Task - All of the entries need to be copied character for character.

Data provided -
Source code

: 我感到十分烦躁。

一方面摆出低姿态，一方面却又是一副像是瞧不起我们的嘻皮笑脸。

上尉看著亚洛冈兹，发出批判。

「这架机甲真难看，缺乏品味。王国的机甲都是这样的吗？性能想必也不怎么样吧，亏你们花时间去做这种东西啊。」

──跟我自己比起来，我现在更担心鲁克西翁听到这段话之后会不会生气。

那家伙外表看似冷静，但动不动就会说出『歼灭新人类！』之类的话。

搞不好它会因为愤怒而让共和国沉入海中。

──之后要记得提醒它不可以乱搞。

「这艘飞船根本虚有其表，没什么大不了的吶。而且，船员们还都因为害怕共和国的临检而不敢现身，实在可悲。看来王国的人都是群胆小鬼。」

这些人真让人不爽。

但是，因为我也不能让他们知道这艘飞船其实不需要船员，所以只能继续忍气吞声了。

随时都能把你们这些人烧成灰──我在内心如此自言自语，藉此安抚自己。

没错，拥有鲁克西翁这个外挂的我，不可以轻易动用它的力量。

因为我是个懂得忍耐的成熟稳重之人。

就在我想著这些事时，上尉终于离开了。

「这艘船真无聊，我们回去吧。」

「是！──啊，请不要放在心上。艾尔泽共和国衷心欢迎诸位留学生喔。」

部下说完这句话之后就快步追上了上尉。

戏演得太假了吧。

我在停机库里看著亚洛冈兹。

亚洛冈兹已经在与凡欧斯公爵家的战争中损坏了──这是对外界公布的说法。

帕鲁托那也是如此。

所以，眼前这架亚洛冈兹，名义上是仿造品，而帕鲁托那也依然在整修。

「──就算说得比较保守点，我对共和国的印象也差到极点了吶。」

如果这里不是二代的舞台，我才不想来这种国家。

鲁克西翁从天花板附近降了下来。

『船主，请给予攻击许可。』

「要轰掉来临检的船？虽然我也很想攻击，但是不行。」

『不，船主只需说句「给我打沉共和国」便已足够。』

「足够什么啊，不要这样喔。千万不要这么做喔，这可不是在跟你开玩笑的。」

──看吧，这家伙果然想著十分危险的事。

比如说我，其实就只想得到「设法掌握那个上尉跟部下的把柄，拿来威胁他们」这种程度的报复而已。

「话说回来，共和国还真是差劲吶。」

Final answer -
Source code

: 我感到十分烦躁。

一方面摆出低姿态，一方面却又是一副像是瞧不起我们的嘻皮笑脸。

上尉看著亚洛冈兹，发出批判。

「这架机甲真难看，缺乏品味。王国的机甲都是这样的吗？性能想必也不怎么样吧，亏你们花时间去做这种东西啊。」

──跟我自己比起来，我现在更担心鲁克西翁听到这段话之后会不会生气。

那家伙外表看似冷静，但动不动就会说出『歼灭新人类！』之类的话。

搞不好它会因为愤怒而让共和国沉入海中。

──之后要记得提醒它不可以乱搞。

「这艘飞船根本虚有其表，没什么大不了的吶。而且，船员们还都因为害怕共和国的临检而不敢现身，实在可悲。看来王国的人都是群胆小鬼。」

这些人真让人不爽。

但是，因为我也不能让他们知道这艘飞船其实不需要船员，所以只能继续忍气吞声了。

随时都能把你们这些人烧成灰──我在内心如此自言自语，藉此安抚自己。

没错，拥有鲁克西翁这个外挂的我，不可以轻易动用它的力量。

因为我是个懂得忍耐的成熟稳重之人。

就在我想著这些事时，上尉终于离开了。

「这艘船真无聊，我们回去吧。」

「是！──啊，请不要放在心上。艾尔泽共和国衷心欢迎诸位留学生喔。」

部下说完这句话之后就快步追上了上尉。

戏演得太假了吧。

我在停机库里看著亚洛冈兹。

亚洛冈兹已经在与凡欧斯公爵家的战争中损坏了──这是对外界公布的说法。

帕鲁托那也是如此。

所以，眼前这架亚洛冈兹，名义上是仿造品，而帕鲁托那也依然在整修。

「──就算说得比较保守点，我对共和国的印象也差到极点了吶。」

如果这里不是二代的舞台，我才不想来这种国家。

鲁克西翁从天花板附近降了下来。

『船主，请给予攻击许可。』

「要轰掉来临检的船？虽然我也很想攻击，但是不行。」

『不，船主只需说句「给我打沉共和国」便已足够。』

「足够什么啊，不要这样喔。千万不要这么做喔，这可不是在跟你开玩笑的。」

──看吧，这家伙果然想著十分危险的事。

比如说我，其实就只想得到「设法掌握那个上尉跟部下的把柄，拿来威胁他们」这种程度的报复而已。

「话说回来，共和国还真是差劲吶。」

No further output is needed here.